Напряженная до звона в ушах тишина разрешилась тревожным голосом генерала:

— Кто пришел?

Наташа переступила порог, обвела всех незрячим взглядом и, улыбаясь жалкой, виноватой улыбкой, проговорила:

— Извините, я опоздала, но… — И прибавила почти шепотом: — Дело в том, что Александр Людвигович… застрелился».


Ох, как вытянулся во всю длину и ширину своего мохнатого существа отвратительный, липкий от страха исчезнуть звереныш! Как он всколыхнулся, как отвратительно заелозил, заметался в поисках спасения! Но теперь-то он был обречен: мгновенном вспышкой высветилось понимание моего беспокойства.

Я закрыла тетрадку, подошла к окну.

Светлое, голубеющее небо совсем вытеснило, стерло очертания звезд. Московские улицы оживали, стряхивали дремоту, перестраивались на дневной ритм. Проехала поливальная машина, окропив газон с распластанным Сережкиным телом. Он вскочил, погрозил кулаком изумленному шоферу, расстегнул прилипшую мокрую ковбойку, вскинул голову. Я распахнула окно.

«Доброе тебе утро, Бестужев», — прошептали губы беззвучно.

Он улыбнулся своей сумасшедшей улыбкой. «Доброе утро, Веселова, — сказали его сияющие глаза. — Я принимаю этот день, как подарок, прямо из твоих рук. Ты рада мне, Веселова?»

Я вытянула вперед руки, согнула кисти, словно обхватывая упрямый Сережкин затылок, а он наклонил голову и потерся лбом о мои сомкнутые руки.

«Доброе тебе утро, Бестужев. Я так рада видеть тебя в рождающемся дне. Мне уютно жить с тобой в одном дне. Но и немножко тесно…»

«Подвинуться?» — спросил Сережка собравшимся в гармошку лбом и отпрыгнул, освобождая часть газона.

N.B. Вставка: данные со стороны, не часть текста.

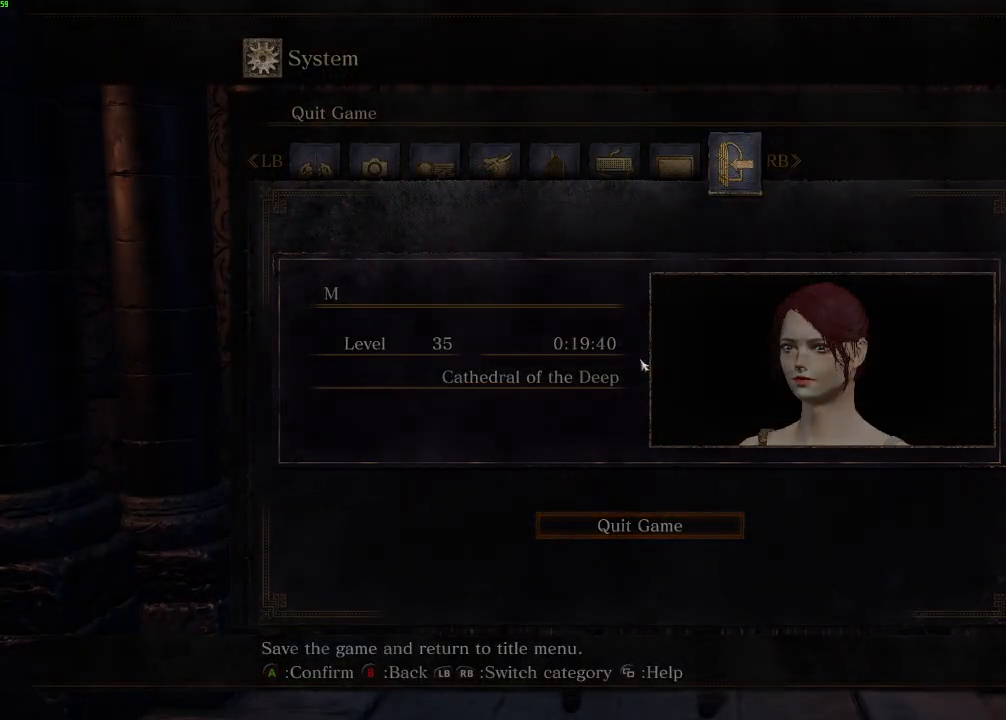
{"keys": [], "mouse": [], "events": [[33, "e", "up"], [117, "e", "down"], [217, "e", "up"], [317, "e", "down"], [417, "e", "up"]]}
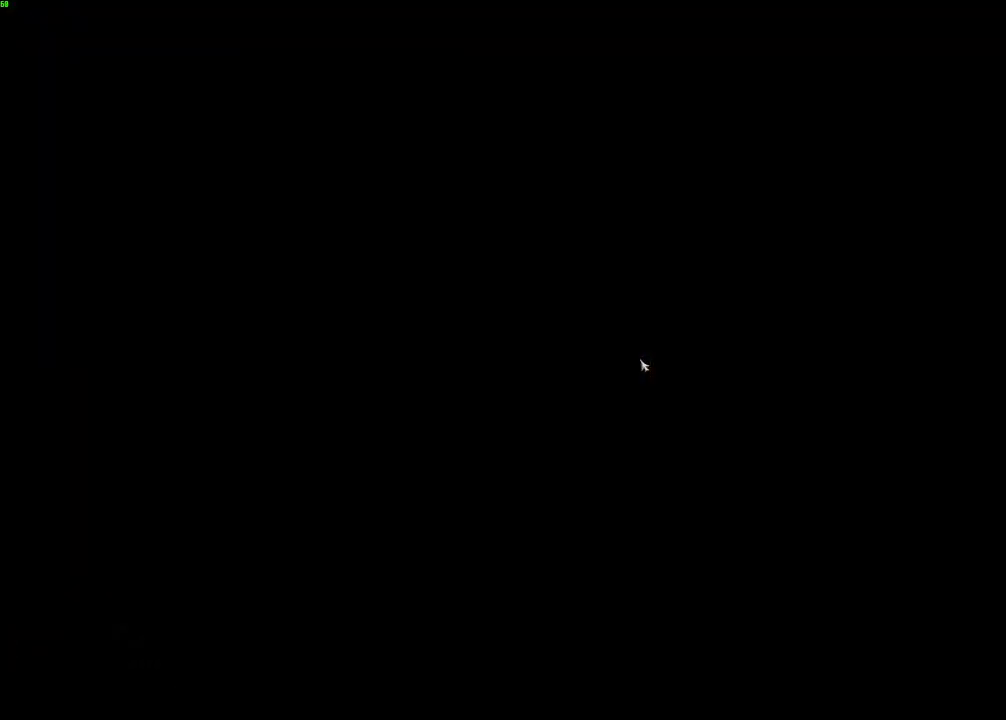
{"keys": [], "mouse": [], "events": [[17, "e", "down"], [117, "e", "up"], [217, "e", "down"], [317, "e", "up"], [417, "e", "down"], [500, "e", "up"]]}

«В тесноте, да не в обиде», — засмеялась я. А он развел руками: как, мол, хочешь, Веселова, как скажешь.

Выкатился из подворотни на кривых ногах заспанный дворник со вчерашним лицом, глянул угрюмо на взбаламученный газон, набрал в грудь воздуха для брани. А Бестужев подмигнул ему нахальным, хитрым глазом и исчез, испарился, оставив после себя примятую траву на газоне да изумление на лице дворника, не успевшего раскачаться для ругани.

Два года назад, еще до перехода Бестужева в художественную школу, у нас в классе была устроена выставка его рисунков. Один из рисунков назывался «Автопортрет». На нем Бестужев изобразил себя в широкополой соломенной шляпе, дырявой и сильно поношенной, с небрежно повязанной ленточкой на шее. Один глаз его был нахально прищурен, точь-в-точь как в немом диалоге с дворником.

Мне отчаянно захотелось рассказать Бестужеву о своем единоборстве с мохнатым зверенышем, которого все же одолела настырная память. Сережка умел слушать, мой верный рыцарь!


Я мысленно поблагодарила свою память, которая четко и стройно, словно это было вчера, вернула мне тот день.

Была ранняя весна. Дорожки в парке пансионата развезло. Взбухла, набрякла земля, пропитанная талым снегом, и небо было такое же — набрякшее от влаги, сизое. Уже во всем ощущалась притаившаяся весна. Казалось, еще секунда — и, разорвав небесный купол, брызнет солнечный дождь. Но прорыва этого все не было и не было, а люди и природа изнемогали от ожидания. Это была последняя весна Натальи Арсеньевны. В тот день я прямо из школы, не заходя домой, помчалась в богадельню. Правильно говорила моя мама, что у меня чутье, как у собаки-ищейки.